Search Research Equipment

Description

Dynamic in vitro simulators of the human digestion system provides detailed information on the fate of food (ingredients) during digestion and the associated changes in the human gut microbiota.

Technical Details

The SHIME® consists of a succession of five reactors, simulating the different parts of the human gastrointestinal tract. The first two reactors are of the fill-and-draw principle to simulate different steps in food uptake and digestion, with peristaltic pumps adding a defined amount of SHIME feed (140 mL 3x/day) and pancreatic and bile liquids (60 mL 3x/day), respectively to the stomach (V1) and small intestine (V2) compartment. The respective reactors are emptied after specified intervals.

The last three compartments simulate the large intestine. These reactors, with a constant volume and under pH control, are continuously stirred. Upon inoculation with faecal microbiota, these reactors simulate the ascending (V3), transverse (V4) and descending (V5) colon.

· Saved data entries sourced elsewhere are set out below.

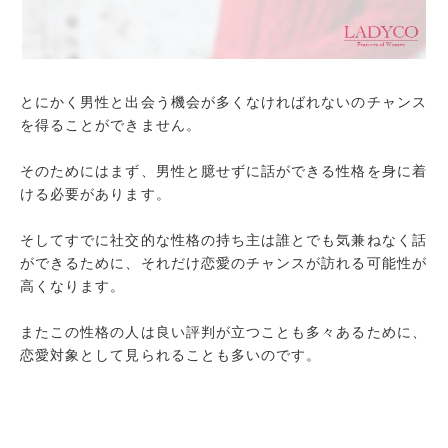
ポジティブ
まとめ
とにかく男性と出会う機会が多くなければれないのチャンス
を得ることができません。
そのためにはまず、男性と臆せずに話ができる性格を身に着
ける必要があります。
そしてすでに社交的な性格の持ち主は誰とでも気兼ねなく話
ができるために、それだけ恋愛のチャンスが訪れる可能性が
高くなります。
またこの性格の人は良い評判が立つことも多々あるために、
恋愛対象として見られることも多いのです。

Environmental conditions in each section of the system are entirely computer-controlled. The TWINSHIME version available offers the possibility to run two experiments (typically the intervention and the control) in parallel.

Applications

• Probiotic effects of selected microorganisms
• Prebiotic effects of selected food ingredients or foods
• Shift in gut microbiota upon different dietary patterns
• Shift in gut microbiota upon antibiotic treatment
• Bioavailability of micro-nutrients/macronutrients
• Kinetics of nutrients/phytochemical metabolism by the gut microbiota

Complementary Techniques

SHIME can be converted to M-SHIME by the addition of mucin-covered microcosms to the 3 colon regions. Bacteria which can adhere to the mucus layer will colonize the microcosms and create a mucus-compartment in the reactor.

By replacing half of the microcosms every three days, the intestinal replacement of the mucus layer is simulated, allowing continuous modelling of the mucosa compartment. Furthermore, adhered bacteria can be removed from the harvested microcosms, allowing the characterization of the adhered community.

Publications

Possemiers S. et al. (2004) PCR-DGGE-based quantification of stability of the microbial community in a simulator of the human intestinal microbial ecosystem. FEMS Microbiol Ecol. 49(3):495-507

Van den Abbeele P. et al. (2010) Microbial community development in a dynamic gut model is reproducible, colon region specific and selective for Bacteroidetes and Clostridium cluster IX. Appl Environ Microbiol. 76: 5237-5246

Van den Abbeele P. et al. (2012) Incorporating a mucosal environment in a dynamic gut model results in a more representative colonization by lactobacilli. Microb Biotechnol. 5(1):106-15;

Van den Abbeele P. et al. (2013) Butyrate-producing Clostridium cluster XIVa species specifically colonize mucins in an in vitro gut model. ISME J. 6(4):335-40

Sanchez-Patan, F et al. (2015). Comparative in vitro fermentations of cranberry and grape seed polyphenols with colonic microbiota. Food Chem. 183, 273–282.

Giuliani C. et al., (2016). Dietary supplement based on stilbenes: a focus on gut microbial metabolism by the in vitro simulator M-SHIME®. Food Funct. DOI: 10.1039/c6fo00784h.